→ **Goal of the exercise**:
Could you rewrite the lines of every record below, changing "pose" to "camera" and keeping everything else the same? Leave the pictures out of your answer.

[Stored items from a collection]
* START *

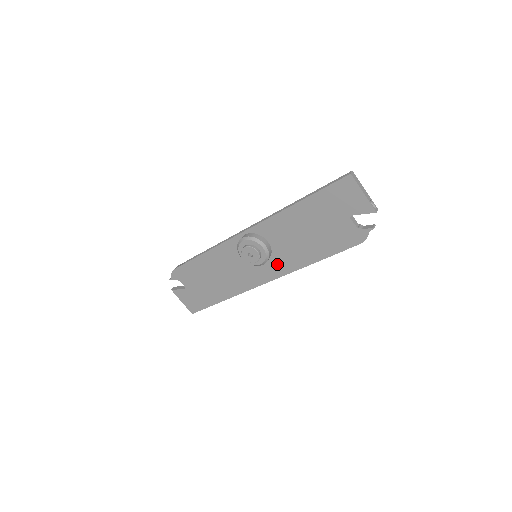
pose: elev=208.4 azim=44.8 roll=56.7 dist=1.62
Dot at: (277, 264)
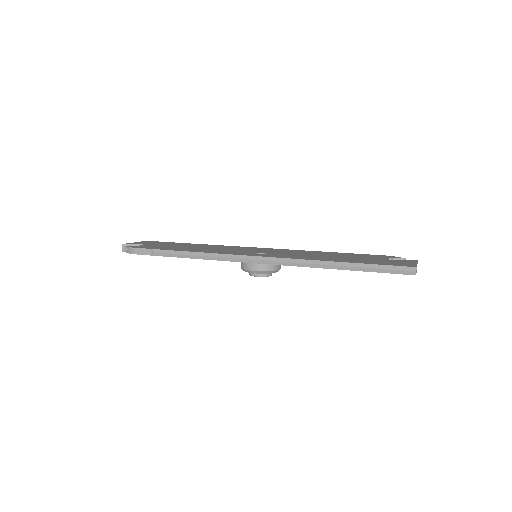
Dot at: occluded
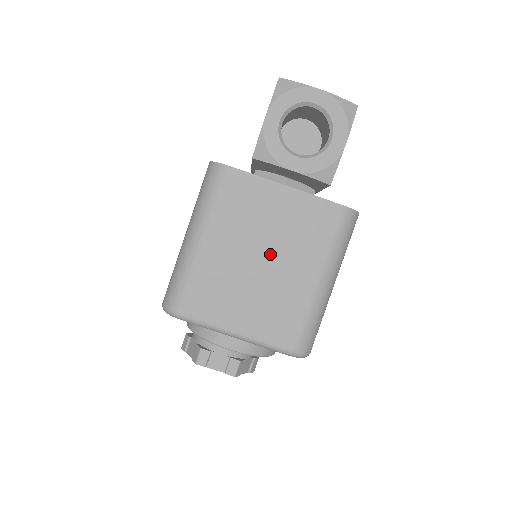
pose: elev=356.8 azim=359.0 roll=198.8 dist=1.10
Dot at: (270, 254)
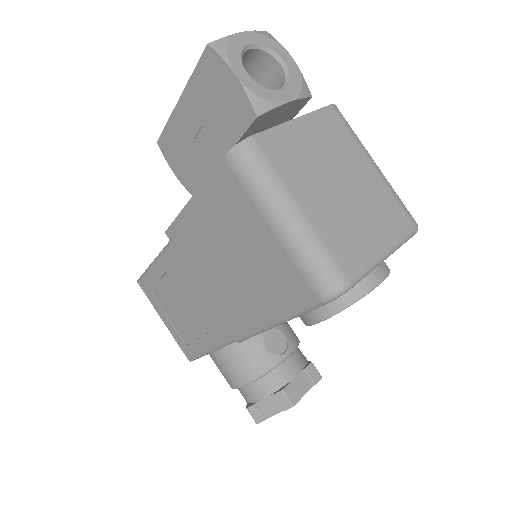
Dot at: (339, 175)
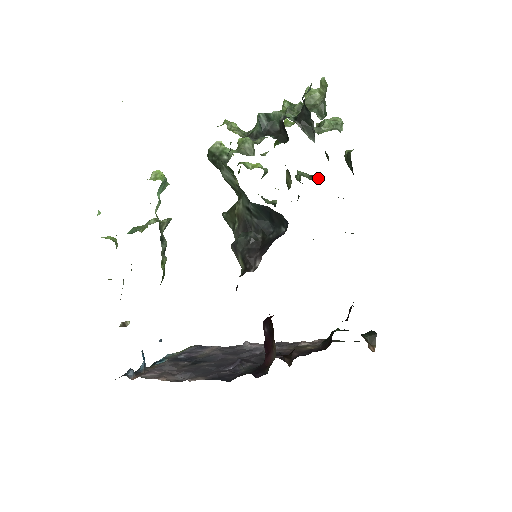
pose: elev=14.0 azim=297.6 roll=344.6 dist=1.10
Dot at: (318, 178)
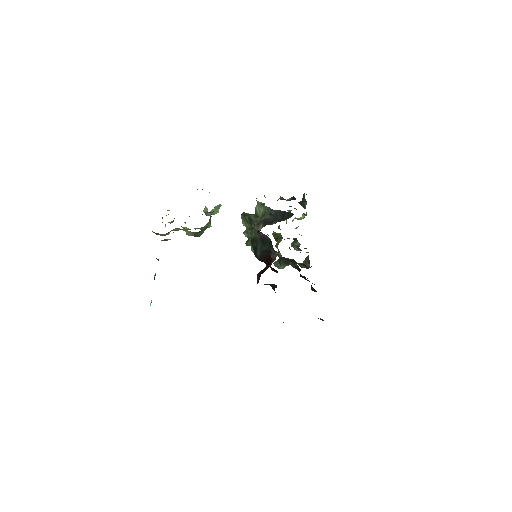
Dot at: occluded
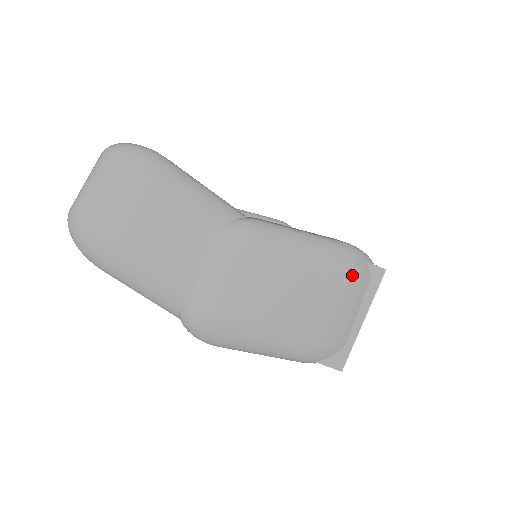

* END *

→ **Finished task**:
camera: elev=208.4 azim=44.8 roll=56.7 dist=1.62
Dot at: (277, 264)
Dot at: occluded
camera: elev=356.8 azim=359.0 roll=198.8 dist=1.10
Dot at: (270, 254)
Dot at: (339, 175)
camera: elev=14.0 azim=297.6 roll=344.6 dist=1.10
Dot at: (318, 178)
Dot at: occluded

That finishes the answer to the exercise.